Defense Department Drafting Plan for Joint UAV Training


Six years after the General Accountability Office recommended the Defense Department coordinate its efforts to train pilots of unmanned aerial vehicles regardless of service branch, and more than a year after a senior Pentagon official agreed with the approach, the plan is now being drafted.

Brenda S. Farrell, Director, Defense Capabilities and Management for the General Accountability Office, told Congress on Wednesday that a Rand Corp-drafted strategy delivered to the DoD in 2014 failed to detail how the various services should coordinate the training.

Farrell told the Senate Armed Services Committee that the Pentagon early last year saw the savings and lessons value in coordinated training, with one senior official noting the similarities between the Air Force’s MQ-1B Predator and the Army’s MQ-1C Gray Eagle, as well as between Air Force’s RQ-4 Global Hawk platform and the Navy’s MQ-4C Triton.

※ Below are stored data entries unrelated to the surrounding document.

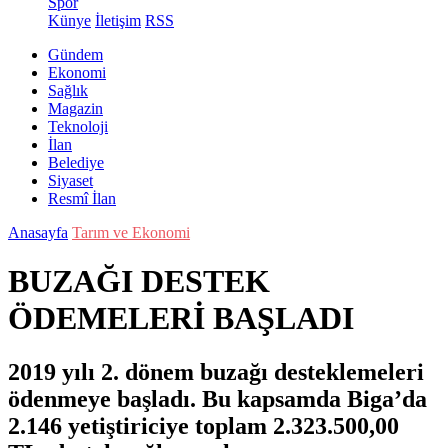
Spor
Künye
İletişim
RSS
Gündem
Ekonomi
Sağlık
Magazin
Teknoloji
İlan
Belediye
Siyaset
Resmî İlan
Anasayfa
Tarım ve Ekonomi
BUZAĞI DESTEK
ÖDEMELERİ BAŞLADI
2019 yılı 2. dönem buzağı desteklemeleri
ödenmeye başladı. Bu kapsamda Biga’da
2.146 yetiştiriciye toplam 2.323.500,00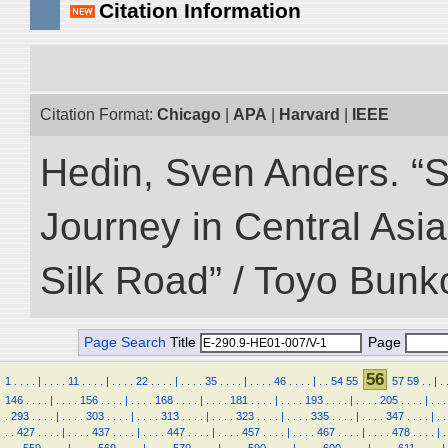
Citation Information
Citation Format:
Chicago
|
APA
|
Harvard
|
IEEE
Hedin, Sven Anders. “Sc
Journey in Central Asia
Silk Road” / Toyo Bunk
Page Search
Title
Page
56
1
.
.
.
.
|
.
.
.
.
11
.
.
.
.
|
.
.
.
.
22
.
.
.
.
|
.
.
.
.
35
.
.
.
.
|
.
.
.
.
46
.
.
.
.
|
.
.
54
55
57
59
.
.
|
.
146
.
.
.
.
|
.
.
.
.
156
.
.
.
.
|
.
.
.
.
168
.
.
.
.
|
.
.
.
.
181
.
.
.
.
|
.
.
.
.
193
.
.
.
.
|
.
.
.
.
205
.
.
.
.
|
.
.
.
.
293
.
.
.
.
|
.
.
.
.
303
.
.
.
.
|
.
.
.
.
313
.
.
.
.
|
.
.
.
.
323
.
.
.
.
|
.
.
.
.
335
.
.
.
.
|
.
.
.
.
347
.
.
.
.
|
.
.
.
.
427
.
.
.
.
|
.
.
.
.
437
.
.
.
.
|
.
.
.
.
447
.
.
.
.
|
.
.
.
.
457
.
.
.
.
|
.
.
.
.
467
.
.
.
.
|
.
.
.
.
478
.
.
.
.
|
.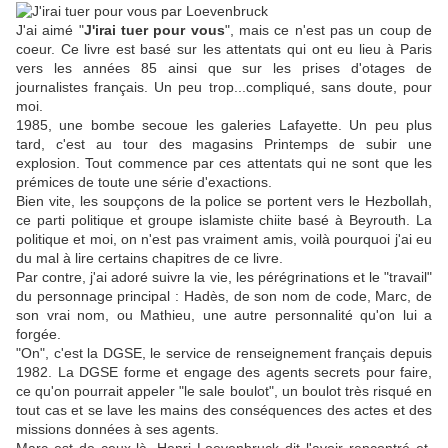
J'ai aimé "
J'irai tuer pour vous
", mais ce n'est pas un coup de
coeur. Ce livre est basé sur les attentats qui ont eu lieu à Paris
vers les années 85 ainsi que sur les prises d'otages de
journalistes français. Un peu trop...compliqué, sans doute, pour
moi.
1985, une bombe secoue les galeries Lafayette. Un peu plus
tard, c'est au tour des magasins Printemps de subir une
explosion. Tout commence par ces attentats qui ne sont que les
prémices de toute une série d'exactions.
Bien vite, les soupçons de la police se portent vers le Hezbollah,
ce parti politique et groupe islamiste chiite basé à Beyrouth. La
politique et moi, on n'est pas vraiment amis, voilà pourquoi j'ai eu
du mal à lire certains chapitres de ce livre.
Par contre, j'ai adoré suivre la vie, les pérégrinations et le "travail"
du personnage principal : Hadès, de son nom de code, Marc, de
son vrai nom, ou Mathieu, une autre personnalité qu'on lui a
forgée.
"On", c'est la DGSE, le service de renseignement français depuis
1982. La DGSE forme et engage des agents secrets pour faire,
ce qu'on pourrait appeler "le sale boulot", un boulot très risqué en
tout cas et se lave les mains des conséquences des actes et des
missions données à ses agents.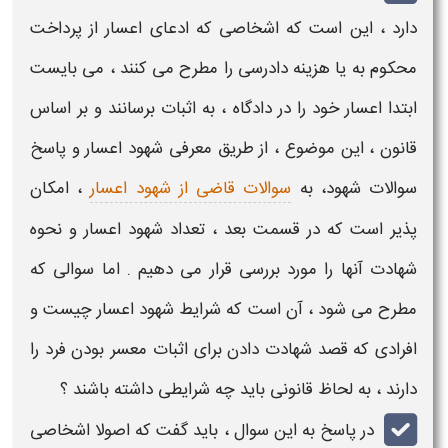
دارد ، این است که اشخاصی که ادعای
اعسار
از پرداخت
محکوم به یا هزینه دادرسی را مطرح می کنند ، می بایست
ابتدا
اعسار
خود را در دادگاه ، به اثبات برسانند و بر اساس
قانون ، این موضوع ، از طریق معرفی شهود اعسار و پاسخ
سوالات شهود، به
سوالات قاضی از شهود اعسار
، امکان
پذیر است که در قسمت بعد ،
تعداد شهود اعسار و نحوه
شهادت آنها
را مورد بررسی قرار می دهیم . اما سوالی که
مطرح می شود ، آن است که
شرایط شهود اعسار چیست
و
افرادی که قصد
شهادت
دادن برای اثبات
معسر
بودن فرد را
دارند ، به لحاظ قانونی باید چه
شرایطی
داشته باشند ؟
در پاسخ به این سوال ، باید گفت که اصولا اشخاصی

“We therefore recommended that the Office of the Under Secretary of Defense for Personnel and Readiness address how the services should coordinate with one another in the DOD-wide [unmanned aerial systems] training strategy the office was drafting at the time we issued our report,” Farrell said.

A coordinated training program would come about as the services, in particular the Air Force, continue to try to meet combatant commanders’ demand for unmanned platforms, including the armed Predator and MQ-9 Reaper, and intelligence, surveillance, reconnaissance platforms such as Global Hawk.

Air Force Gen. Herbert “Hawk” Carlisle, commander of Air Combat Command, called the remotely piloted aircraft “victims of [their] own success.”

“An insatiable demand for RPA forces has stretched the community thin, especially our airmen performing the mission,” Carlisle said.

The Air Force has especially been pushing to crank out more pilots for the unmanned strike and surveillance systems. Before 2016 is up the first enlisted airmen may be piloting the Global Hawk.

The Air Force currently trains about 180 RPA pilots annually, but loses about 230 – often because of burnout from the odd shifts, long hours and intensity of the mission. But next year it anticipates graduating close to 400 new pilots, he said.

“We are taking steps to remedy this problem, stabilize the RPA enterprise, retain our valuable airmen, and sustain and eventually increase the capability our RPA community delivers to the warfighters,” he said.